Compound assignment¶
Current compound assignment syntax covers +=, -=, *=, /=, //=, %=, @=, &=, |=, ^=, <<=, and >>=.
Compound assignment first resolves an explicit in-place operator hook when present, then falls back to ordinary binary operator assignment.

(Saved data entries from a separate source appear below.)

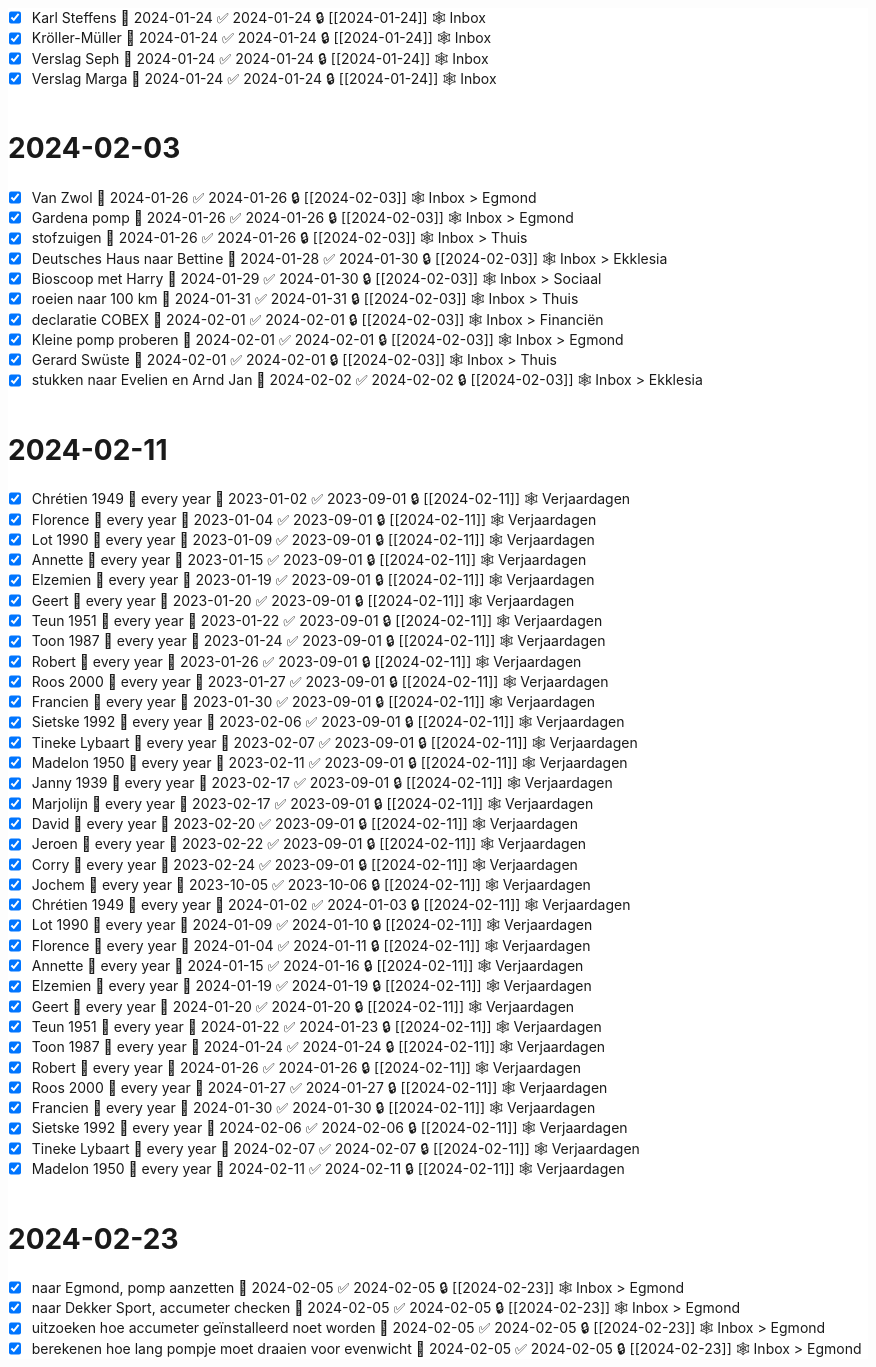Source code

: - [x] Karl Steffens 📅 2024-01-24 ✅ 2024-01-24 🔒 [[2024-01-24]] 🕸️ Inbox
- [x] Kröller-Müller 📅 2024-01-24 ✅ 2024-01-24 🔒 [[2024-01-24]] 🕸️ Inbox
- [x] Verslag Seph 📅 2024-01-24 ✅ 2024-01-24 🔒 [[2024-01-24]] 🕸️ Inbox
- [x] Verslag Marga 📅 2024-01-24 ✅ 2024-01-24 🔒 [[2024-01-24]] 🕸️ Inbox
# 2024-02-03
- [x] Van Zwol 📅 2024-01-26 ✅ 2024-01-26 🔒 [[2024-02-03]] 🕸️ Inbox > Egmond
- [x] Gardena pomp 📅 2024-01-26 ✅ 2024-01-26 🔒 [[2024-02-03]] 🕸️ Inbox > Egmond
- [x] stofzuigen 📅 2024-01-26 ✅ 2024-01-26 🔒 [[2024-02-03]] 🕸️ Inbox > Thuis
- [x] Deutsches Haus naar Bettine 📅 2024-01-28 ✅ 2024-01-30 🔒 [[2024-02-03]] 🕸️ Inbox > Ekklesia
- [x] Bioscoop met Harry 📅 2024-01-29 ✅ 2024-01-30 🔒 [[2024-02-03]] 🕸️ Inbox > Sociaal
- [x] roeien naar 100 km 📅 2024-01-31 ✅ 2024-01-31 🔒 [[2024-02-03]] 🕸️ Inbox > Thuis
- [x] declaratie COBEX 📅 2024-02-01 ✅ 2024-02-01 🔒 [[2024-02-03]] 🕸️ Inbox > Financiën
- [x] Kleine pomp proberen 📅 2024-02-01 ✅ 2024-02-01 🔒 [[2024-02-03]] 🕸️ Inbox > Egmond
- [x] Gerard Swüste 📅 2024-02-01 ✅ 2024-02-01 🔒 [[2024-02-03]] 🕸️ Inbox > Thuis
- [x] stukken naar Evelien en Arnd Jan 📅 2024-02-02 ✅ 2024-02-02 🔒 [[2024-02-03]] 🕸️ Inbox > Ekklesia
# 2024-02-11
- [x] Chrétien 1949 🔁 every year 📅 2023-01-02 ✅ 2023-09-01 🔒 [[2024-02-11]] 🕸️ Verjaardagen
- [x] Florence 🔁 every year 📅 2023-01-04 ✅ 2023-09-01 🔒 [[2024-02-11]] 🕸️ Verjaardagen
- [x] Lot 1990 🔁 every year 📅 2023-01-09 ✅ 2023-09-01 🔒 [[2024-02-11]] 🕸️ Verjaardagen
- [x] Annette 🔁 every year 📅 2023-01-15 ✅ 2023-09-01 🔒 [[2024-02-11]] 🕸️ Verjaardagen
- [x] Elzemien 🔁 every year 📅 2023-01-19 ✅ 2023-09-01 🔒 [[2024-02-11]] 🕸️ Verjaardagen
- [x] Geert 🔁 every year 📅 2023-01-20 ✅ 2023-09-01 🔒 [[2024-02-11]] 🕸️ Verjaardagen
- [x] Teun 1951 🔁 every year 📅 2023-01-22 ✅ 2023-09-01 🔒 [[2024-02-11]] 🕸️ Verjaardagen
- [x] Toon 1987 🔁 every year 📅 2023-01-24 ✅ 2023-09-01 🔒 [[2024-02-11]] 🕸️ Verjaardagen
- [x] Robert 🔁 every year 📅 2023-01-26 ✅ 2023-09-01 🔒 [[2024-02-11]] 🕸️ Verjaardagen
- [x] Roos 2000 🔁 every year 📅 2023-01-27 ✅ 2023-09-01 🔒 [[2024-02-11]] 🕸️ Verjaardagen
- [x] Francien 🔁 every year 📅 2023-01-30 ✅ 2023-09-01 🔒 [[2024-02-11]] 🕸️ Verjaardagen
- [x] Sietske 1992 🔁 every year 📅 2023-02-06 ✅ 2023-09-01 🔒 [[2024-02-11]] 🕸️ Verjaardagen
- [x] Tineke Lybaart 🔁 every year 📅 2023-02-07 ✅ 2023-09-01 🔒 [[2024-02-11]] 🕸️ Verjaardagen
- [x] Madelon 1950 🔁 every year 📅 2023-02-11 ✅ 2023-09-01 🔒 [[2024-02-11]] 🕸️ Verjaardagen
- [x] Janny 1939 🔁 every year 📅 2023-02-17 ✅ 2023-09-01 🔒 [[2024-02-11]] 🕸️ Verjaardagen
- [x] Marjolijn 🔁 every year 📅 2023-02-17 ✅ 2023-09-01 🔒 [[2024-02-11]] 🕸️ Verjaardagen
- [x] David 🔁 every year 📅 2023-02-20 ✅ 2023-09-01 🔒 [[2024-02-11]] 🕸️ Verjaardagen
- [x] Jeroen 🔁 every year 📅 2023-02-22 ✅ 2023-09-01 🔒 [[2024-02-11]] 🕸️ Verjaardagen
- [x] Corry 🔁 every year 📅 2023-02-24 ✅ 2023-09-01 🔒 [[2024-02-11]] 🕸️ Verjaardagen
- [x] Jochem 🔁 every year 📅 2023-10-05 ✅ 2023-10-06 🔒 [[2024-02-11]] 🕸️ Verjaardagen
- [x] Chrétien 1949 🔁 every year 📅 2024-01-02 ✅ 2024-01-03 🔒 [[2024-02-11]] 🕸️ Verjaardagen
- [x] Lot 1990 🔁 every year 📅 2024-01-09 ✅ 2024-01-10 🔒 [[2024-02-11]] 🕸️ Verjaardagen
- [x] Florence 🔁 every year 📅 2024-01-04 ✅ 2024-01-11 🔒 [[2024-02-11]] 🕸️ Verjaardagen
- [x] Annette 🔁 every year 📅 2024-01-15 ✅ 2024-01-16 🔒 [[2024-02-11]] 🕸️ Verjaardagen
- [x] Elzemien 🔁 every year 📅 2024-01-19 ✅ 2024-01-19 🔒 [[2024-02-11]] 🕸️ Verjaardagen
- [x] Geert 🔁 every year 📅 2024-01-20 ✅ 2024-01-20 🔒 [[2024-02-11]] 🕸️ Verjaardagen
- [x] Teun 1951 🔁 every year 📅 2024-01-22 ✅ 2024-01-23 🔒 [[2024-02-11]] 🕸️ Verjaardagen
- [x] Toon 1987 🔁 every year 📅 2024-01-24 ✅ 2024-01-24 🔒 [[2024-02-11]] 🕸️ Verjaardagen
- [x] Robert 🔁 every year 📅 2024-01-26 ✅ 2024-01-26 🔒 [[2024-02-11]] 🕸️ Verjaardagen
- [x] Roos 2000 🔁 every year 📅 2024-01-27 ✅ 2024-01-27 🔒 [[2024-02-11]] 🕸️ Verjaardagen
- [x] Francien 🔁 every year 📅 2024-01-30 ✅ 2024-01-30 🔒 [[2024-02-11]] 🕸️ Verjaardagen
- [x] Sietske 1992 🔁 every year 📅 2024-02-06 ✅ 2024-02-06 🔒 [[2024-02-11]] 🕸️ Verjaardagen
- [x] Tineke Lybaart 🔁 every year 📅 2024-02-07 ✅ 2024-02-07 🔒 [[2024-02-11]] 🕸️ Verjaardagen
- [x] Madelon 1950 🔁 every year 📅 2024-02-11 ✅ 2024-02-11 🔒 [[2024-02-11]] 🕸️ Verjaardagen
# 2024-02-23
- [x] naar Egmond, pomp aanzetten 📅 2024-02-05 ✅ 2024-02-05 🔒 [[2024-02-23]] 🕸️ Inbox > Egmond
- [x] naar Dekker Sport, accumeter checken 📅 2024-02-05 ✅ 2024-02-05 🔒 [[2024-02-23]] 🕸️ Inbox > Egmond
- [x] uitzoeken hoe accumeter geïnstalleerd noet worden 📅 2024-02-05 ✅ 2024-02-05 🔒 [[2024-02-23]] 🕸️ Inbox > Egmond
- [x] berekenen hoe lang pompje moet draaien voor evenwicht 📅 2024-02-05 ✅ 2024-02-05 🔒 [[2024-02-23]] 🕸️ Inbox > Egmond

| Syntax | Explicit trait | Explicit hook | Fallback |
|---|---|---|---|
a += b |
AddAssign[Rhs, Output] |
__iadd__(self, other: Rhs) -> Output |
a = a + b |
a -= b |
SubAssign[Rhs, Output] |
__isub__(self, other: Rhs) -> Output |
a = a - b |
a *= b |
MulAssign[Rhs, Output] |
__imul__(self, other: Rhs) -> Output |
a = a * b |
a /= b |
DivAssign[Rhs, Output] |
__idiv__(self, other: Rhs) -> Output |
a = a / b |
a //= b |
FloorDivAssign[Rhs, Output] |
__ifloordiv__(self, other: Rhs) -> Output |
a = a // b |
a %= b |
ModAssign[Rhs, Output] |
__imod__(self, other: Rhs) -> Output |
a = a % b |
a @= b |
MatMulAssign[Rhs, Output] |
__imatmul__(self, other: Rhs) -> Output |
a = a @ b |
a &= b |
BitAndAssign[Rhs, Output] |
__iand__(self, other: Rhs) -> Output |
a = a & b |
a \|= b |
BitOrAssign[Rhs, Output] |
__ior__(self, other: Rhs) -> Output |
a = a \| b |
a ^= b |
BitXorAssign[Rhs, Output] |
__ixor__(self, other: Rhs) -> Output |
a = a ^ b |
a <<= b |
ShlAssign[Rhs, Output] |
__ilshift__(self, other: Rhs) -> Output |
a = a << b |
a >>= b |
ShrAssign[Rhs, Output] |
__irshift__(self, other: Rhs) -> Output |
a = a >> b |
Comparisons¶
Comparison fallback behavior is deliberately explicit: fallback must be defined by traits or user dunders. The compiler does not synthesize hidden comparison hooks merely because a related hook exists.
The comparison traits are declared with the derive-facing comparison family, not in std.traits.ops.
Use std.derives.comparison.Eq for == / != and std.derives.comparison.Ord for <, <=, >, and >=.
Their default methods define the fallback behavior directly.